The rise of artificial intelligence should not warrant the death of creativity
It’s a well-known fact that ChatGPT, an OpenAI chatbot, has sparked many recent discussions among university students. Can I use ChatGPT to help me get a first? Can ChatGPT write my 3000 word essay for me?
As a creative writing student, I’ve often been told that, whilst my degree might not earn me the highest paying salaries at large corporations in the city, at least there will always be room for it. Where AI might one day take over customer service, retail or accounting jobs, I’ve always clung onto the hope that AI can never, at its little coded core, truly be a writer. Only humans can. Right?

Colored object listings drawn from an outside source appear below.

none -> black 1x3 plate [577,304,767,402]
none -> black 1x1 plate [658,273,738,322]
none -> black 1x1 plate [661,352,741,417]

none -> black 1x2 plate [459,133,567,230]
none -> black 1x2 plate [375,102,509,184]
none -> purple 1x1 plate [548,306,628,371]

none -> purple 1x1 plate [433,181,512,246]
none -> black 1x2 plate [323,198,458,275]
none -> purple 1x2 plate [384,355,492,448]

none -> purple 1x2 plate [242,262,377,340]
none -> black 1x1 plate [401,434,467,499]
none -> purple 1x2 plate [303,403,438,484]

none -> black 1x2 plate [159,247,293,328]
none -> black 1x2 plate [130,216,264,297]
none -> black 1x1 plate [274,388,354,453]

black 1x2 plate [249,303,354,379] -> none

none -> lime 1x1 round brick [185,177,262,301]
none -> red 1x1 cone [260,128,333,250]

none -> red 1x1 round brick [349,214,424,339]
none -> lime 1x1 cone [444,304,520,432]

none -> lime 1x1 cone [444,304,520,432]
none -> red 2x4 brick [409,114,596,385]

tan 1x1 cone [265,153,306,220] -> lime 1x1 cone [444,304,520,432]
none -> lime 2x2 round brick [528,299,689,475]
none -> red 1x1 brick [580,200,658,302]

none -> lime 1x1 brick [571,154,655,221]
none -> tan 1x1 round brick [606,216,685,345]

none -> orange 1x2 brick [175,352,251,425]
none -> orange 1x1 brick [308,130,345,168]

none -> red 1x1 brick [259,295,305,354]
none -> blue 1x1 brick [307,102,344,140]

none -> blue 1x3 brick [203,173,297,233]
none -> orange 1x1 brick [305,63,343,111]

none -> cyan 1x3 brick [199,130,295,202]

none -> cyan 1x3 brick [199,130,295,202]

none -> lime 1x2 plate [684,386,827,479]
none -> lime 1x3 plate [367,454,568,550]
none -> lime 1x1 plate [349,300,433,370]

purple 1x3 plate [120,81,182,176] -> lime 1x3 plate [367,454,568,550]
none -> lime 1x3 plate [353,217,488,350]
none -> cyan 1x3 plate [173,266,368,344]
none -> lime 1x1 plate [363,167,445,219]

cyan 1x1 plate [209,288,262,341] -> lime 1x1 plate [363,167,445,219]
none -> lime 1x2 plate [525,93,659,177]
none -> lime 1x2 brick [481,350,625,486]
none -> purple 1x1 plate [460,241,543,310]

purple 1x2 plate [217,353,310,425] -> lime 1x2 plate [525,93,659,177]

People are not entirely sure if that’s true anymore. Are writers, authors and poets truly safe from the clutches of an OpenAI chatbot that can write an essay (albeit a mediocre one, a 2:2 at best) in the span of two minutes? It doesn’t need to do hours and hours of research and reading to fathom ideas, understand theories or arguments (not that I do myself). But how can writers compete?
I turned to our trusted friend ChatGPT to find out for myself. As a poet, I wanted to test if it could match my raw skill and prowess as a penman. I asked it to produce a poem, written in the style of Emily Dickinson, about unrequited love:
And there it was, in all its glory. Whilst it wasn’t particularly Dickinson-like (it reads rather generically instead), the rhyme scheme stuck out to me. Personally, poems with rigid rhyme schemes are not always my go-to. They’re rather jarring. To double check if we were both on the same page, I asked ChatGPT if they were aware that poems did not always have to rhyme:
I was happy to find that we were. Thank you ChatGPT, I thoroughly agree. So, I asked it to write me a poem that didn’t rhyme this time:
And that happened. It still rhymed, despite my pleas. I decided to be blunt:
I’m getting desperate at this point. ChatGPT has failed me not once but twice, even when it specifically tried again.
It’s like warning a child to be careful after they break a plate by accident, but in their attempt to show you that they can in fact lay the table properly, they end up smashing yet another one in front of your very eyes.
I decided to be very specific this time:
And to no avail.
But the point of this experiment wasn’t to just highlight ChatGPT’s failure to produce a poem that does not rhyme – that is, admittedly, a rather specific request that doesn’t necessarily make it any less of an intelligent AI. It would be pedantic of me to condemn a hard-working, lovable little chatbot that’s just trying its best.
But here’s the thing. ChatGPT, in this instance, cannot fathom a rhyme scheme that goes beyond its repeated ABAB one. But more importantly, it cannot fathom heartbreak or the slow demise of youthfulness either. It will never feel – not the way that you and I do. Despite it’s admirable attempts to create poems in their styles, ChatGPT will never be able to truly understand and digest Dickinson’s queerness, or Shakespeare’s crazed theatrics. It can write, yes – but it will never be able to create, or project, human emotions.
True writing, creativity and emotion – whether it be simple rhyme schemes, unrequited love or the inevitably of fading youth – simply cannot be encapsulated by AI. Not really. While ChatGPT can certainly regurgiate the humanity within literature, it can never contribute to it.